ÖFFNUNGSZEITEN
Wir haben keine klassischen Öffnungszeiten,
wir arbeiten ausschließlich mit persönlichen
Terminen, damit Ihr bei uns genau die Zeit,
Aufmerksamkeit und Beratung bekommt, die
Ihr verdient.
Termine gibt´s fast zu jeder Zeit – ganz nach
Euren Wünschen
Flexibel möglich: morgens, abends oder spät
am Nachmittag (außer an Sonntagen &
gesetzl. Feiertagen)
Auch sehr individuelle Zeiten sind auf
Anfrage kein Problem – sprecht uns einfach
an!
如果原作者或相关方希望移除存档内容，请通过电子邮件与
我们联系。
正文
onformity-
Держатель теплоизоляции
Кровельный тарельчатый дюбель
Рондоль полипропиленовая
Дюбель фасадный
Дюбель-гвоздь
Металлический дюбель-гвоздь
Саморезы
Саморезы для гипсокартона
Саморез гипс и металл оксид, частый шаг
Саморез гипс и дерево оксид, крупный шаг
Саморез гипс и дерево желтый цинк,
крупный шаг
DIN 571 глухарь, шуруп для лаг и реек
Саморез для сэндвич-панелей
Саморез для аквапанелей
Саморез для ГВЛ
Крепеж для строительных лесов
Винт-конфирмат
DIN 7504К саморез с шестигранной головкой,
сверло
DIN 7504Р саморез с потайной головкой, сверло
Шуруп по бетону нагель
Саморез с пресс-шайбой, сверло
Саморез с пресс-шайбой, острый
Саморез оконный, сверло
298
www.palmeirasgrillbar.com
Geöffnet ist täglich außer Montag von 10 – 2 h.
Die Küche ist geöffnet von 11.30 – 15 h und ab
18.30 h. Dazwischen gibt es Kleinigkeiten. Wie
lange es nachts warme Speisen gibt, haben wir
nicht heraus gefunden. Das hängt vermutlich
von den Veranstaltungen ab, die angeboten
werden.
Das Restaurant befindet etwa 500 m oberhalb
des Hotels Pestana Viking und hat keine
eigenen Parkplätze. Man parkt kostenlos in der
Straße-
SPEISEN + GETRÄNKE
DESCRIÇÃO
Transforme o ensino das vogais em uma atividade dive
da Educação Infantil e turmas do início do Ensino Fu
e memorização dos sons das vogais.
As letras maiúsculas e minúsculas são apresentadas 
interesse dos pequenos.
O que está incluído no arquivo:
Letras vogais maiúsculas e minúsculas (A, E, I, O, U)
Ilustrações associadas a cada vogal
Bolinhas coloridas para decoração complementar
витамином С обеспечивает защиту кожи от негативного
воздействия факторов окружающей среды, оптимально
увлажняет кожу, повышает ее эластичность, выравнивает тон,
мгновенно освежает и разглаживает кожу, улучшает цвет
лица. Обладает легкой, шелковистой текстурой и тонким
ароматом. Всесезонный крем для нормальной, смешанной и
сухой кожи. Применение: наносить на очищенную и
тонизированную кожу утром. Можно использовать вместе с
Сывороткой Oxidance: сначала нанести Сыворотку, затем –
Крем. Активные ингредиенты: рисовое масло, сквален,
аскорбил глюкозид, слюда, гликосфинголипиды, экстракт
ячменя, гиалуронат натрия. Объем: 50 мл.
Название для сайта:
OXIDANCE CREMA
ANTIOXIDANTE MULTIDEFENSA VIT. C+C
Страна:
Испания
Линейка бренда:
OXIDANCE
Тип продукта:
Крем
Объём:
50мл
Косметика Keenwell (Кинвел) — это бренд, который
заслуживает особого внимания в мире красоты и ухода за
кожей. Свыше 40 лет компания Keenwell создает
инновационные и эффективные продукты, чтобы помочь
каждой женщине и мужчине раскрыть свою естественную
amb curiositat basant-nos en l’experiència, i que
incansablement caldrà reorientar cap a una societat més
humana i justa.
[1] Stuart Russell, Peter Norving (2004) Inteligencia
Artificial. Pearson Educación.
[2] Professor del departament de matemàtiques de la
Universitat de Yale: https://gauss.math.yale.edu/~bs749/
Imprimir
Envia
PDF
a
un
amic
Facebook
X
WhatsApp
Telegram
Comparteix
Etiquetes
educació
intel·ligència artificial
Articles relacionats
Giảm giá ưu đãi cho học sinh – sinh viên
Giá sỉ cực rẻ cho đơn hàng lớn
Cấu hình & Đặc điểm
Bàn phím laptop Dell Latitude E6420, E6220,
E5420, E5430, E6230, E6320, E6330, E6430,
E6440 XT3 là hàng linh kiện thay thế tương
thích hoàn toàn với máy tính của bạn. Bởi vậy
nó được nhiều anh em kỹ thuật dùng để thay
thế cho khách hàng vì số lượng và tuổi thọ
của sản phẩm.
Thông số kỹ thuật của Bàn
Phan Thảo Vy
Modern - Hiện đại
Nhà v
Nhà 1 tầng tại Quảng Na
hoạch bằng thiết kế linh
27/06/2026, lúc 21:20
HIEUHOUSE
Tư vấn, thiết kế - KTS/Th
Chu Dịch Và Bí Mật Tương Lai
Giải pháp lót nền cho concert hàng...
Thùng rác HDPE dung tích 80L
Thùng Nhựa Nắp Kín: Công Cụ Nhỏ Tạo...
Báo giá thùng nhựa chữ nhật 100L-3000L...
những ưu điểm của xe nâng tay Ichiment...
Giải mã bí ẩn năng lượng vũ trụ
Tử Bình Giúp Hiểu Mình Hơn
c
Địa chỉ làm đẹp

= = =

▶ Exercise
Rewrite the rows from the very first line through the line containing "DIN 7504Р саморез с потайной головкой, сверло", replacing "Винт-конфирмат" with "Шуруп-конфирмат" and leaving everything else unchanged. Output only those lines.

▶ Solved problem
ÖFFNUNGSZEITEN
Wir haben keine klassischen Öffnungszeiten,
wir arbeiten ausschließlich mit persönlichen
Terminen, damit Ihr bei uns genau die Zeit,
Aufmerksamkeit und Beratung bekommt, die
Ihr verdient.
Termine gibt´s fast zu jeder Zeit – ganz nach
Euren Wünschen
Flexibel möglich: morgens, abends oder spät
am Nachmittag (außer an Sonntagen &
gesetzl. Feiertagen)
Auch sehr individuelle Zeiten sind auf
Anfrage kein Problem – sprecht uns einfach
an!
如果原作者或相关方希望移除存档内容，请通过电子邮件与
我们联系。
正文
onformity-
Держатель теплоизоляции
Кровельный тарельчатый дюбель
Рондоль полипропиленовая
Дюбель фасадный
Дюбель-гвоздь
Металлический дюбель-гвоздь
Саморезы
Саморезы для гипсокартона
Саморез гипс и металл оксид, частый шаг
Саморез гипс и дерево оксид, крупный шаг
Саморез гипс и дерево желтый цинк,
крупный шаг
DIN 571 глухарь, шуруп для лаг и реек
Саморез для сэндвич-панелей
Саморез для аквапанелей
Саморез для ГВЛ
Крепеж для строительных лесов
Шуруп-конфирмат
DIN 7504К саморез с шестигранной головкой,
сверло
DIN 7504Р саморез с потайной головкой, сверло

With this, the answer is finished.